- What the task requires:
Reproduce the data in full, starting at the line that contains "left elbow: (436, 664, -2)" and ending at the line that contains "left wrist: (380, 145, -11)". Multiply every x, y, and depth value in the keypoint triples by 2.45 and round each result to a whole number, with halves rounded up, while leaving the box coordinates and all other text unchanged.
=== Begin Enclosure ===
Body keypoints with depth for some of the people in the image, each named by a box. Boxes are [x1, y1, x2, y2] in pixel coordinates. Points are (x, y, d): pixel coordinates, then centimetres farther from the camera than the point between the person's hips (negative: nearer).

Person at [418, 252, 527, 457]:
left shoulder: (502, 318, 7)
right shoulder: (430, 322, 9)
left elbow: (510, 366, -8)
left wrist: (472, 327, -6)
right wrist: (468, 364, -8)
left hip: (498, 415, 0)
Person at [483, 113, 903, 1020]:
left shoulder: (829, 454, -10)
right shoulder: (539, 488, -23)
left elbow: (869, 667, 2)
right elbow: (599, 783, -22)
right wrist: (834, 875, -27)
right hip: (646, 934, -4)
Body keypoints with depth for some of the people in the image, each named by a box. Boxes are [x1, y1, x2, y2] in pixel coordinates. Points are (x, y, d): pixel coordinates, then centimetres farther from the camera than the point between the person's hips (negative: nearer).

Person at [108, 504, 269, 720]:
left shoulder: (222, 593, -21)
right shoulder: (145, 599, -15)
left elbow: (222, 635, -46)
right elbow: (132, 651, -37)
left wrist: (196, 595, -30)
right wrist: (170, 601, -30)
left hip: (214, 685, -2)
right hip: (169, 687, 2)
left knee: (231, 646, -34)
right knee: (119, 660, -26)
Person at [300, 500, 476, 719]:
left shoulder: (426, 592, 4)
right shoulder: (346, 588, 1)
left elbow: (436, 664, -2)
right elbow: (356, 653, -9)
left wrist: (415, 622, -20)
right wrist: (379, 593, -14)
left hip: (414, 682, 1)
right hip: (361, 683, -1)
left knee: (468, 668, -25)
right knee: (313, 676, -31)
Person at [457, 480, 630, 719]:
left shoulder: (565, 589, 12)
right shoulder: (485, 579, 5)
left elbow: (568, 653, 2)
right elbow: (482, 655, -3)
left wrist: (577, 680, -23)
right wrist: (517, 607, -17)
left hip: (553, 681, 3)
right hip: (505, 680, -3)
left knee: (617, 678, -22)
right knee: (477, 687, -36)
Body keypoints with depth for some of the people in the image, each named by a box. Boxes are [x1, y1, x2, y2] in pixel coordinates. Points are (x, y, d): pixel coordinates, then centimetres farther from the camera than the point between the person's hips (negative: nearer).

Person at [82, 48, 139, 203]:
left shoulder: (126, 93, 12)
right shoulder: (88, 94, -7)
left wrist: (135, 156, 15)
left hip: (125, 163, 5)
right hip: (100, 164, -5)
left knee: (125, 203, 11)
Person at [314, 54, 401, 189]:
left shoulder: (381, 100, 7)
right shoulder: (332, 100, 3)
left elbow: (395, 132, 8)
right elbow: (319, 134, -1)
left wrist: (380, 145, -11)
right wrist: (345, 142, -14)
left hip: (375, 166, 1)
=== End Enclosure ===
- Response area:
left elbow: (1068, 1627, -5)
right elbow: (872, 1600, -22)
left wrist: (1017, 1524, -49)
right wrist: (929, 1453, -34)
left hip: (1014, 1671, 2)
right hip: (884, 1673, -2)
left knee: (1147, 1637, -61)
right knee: (767, 1656, -76)
Person at [457, 480, 630, 719]:
left shoulder: (1384, 1443, 29)
right shoulder: (1188, 1419, 12)
left elbow: (1392, 1600, 5)
right elbow: (1181, 1605, -7)
left wrist: (1414, 1666, -56)
right wrist: (1267, 1487, -42)
left hip: (1355, 1668, 7)
right hip: (1237, 1666, -7)
left knee: (1512, 1661, -54)
right knee: (1169, 1683, -88)
Body keypoints with depth for some of the people in the image, each named by a box. Boxes are [x1, y1, x2, y2] in pixel coordinates. Points are (x, y, d): pixel coordinates, then centimetres farther from the camera than the point between the person's hips (negative: nearer).

Person at [82, 48, 139, 203]:
left shoulder: (309, 228, 29)
right shoulder: (216, 230, -17)
left wrist: (331, 382, 37)
left hip: (306, 399, 12)
right hip: (245, 402, -12)
left knee: (306, 497, 27)
Person at [314, 54, 401, 189]:
left shoulder: (933, 245, 17)
right shoulder: (813, 245, 7)
left elbow: (968, 323, 20)
right elbow: (782, 328, -2)
left wrist: (931, 355, -27)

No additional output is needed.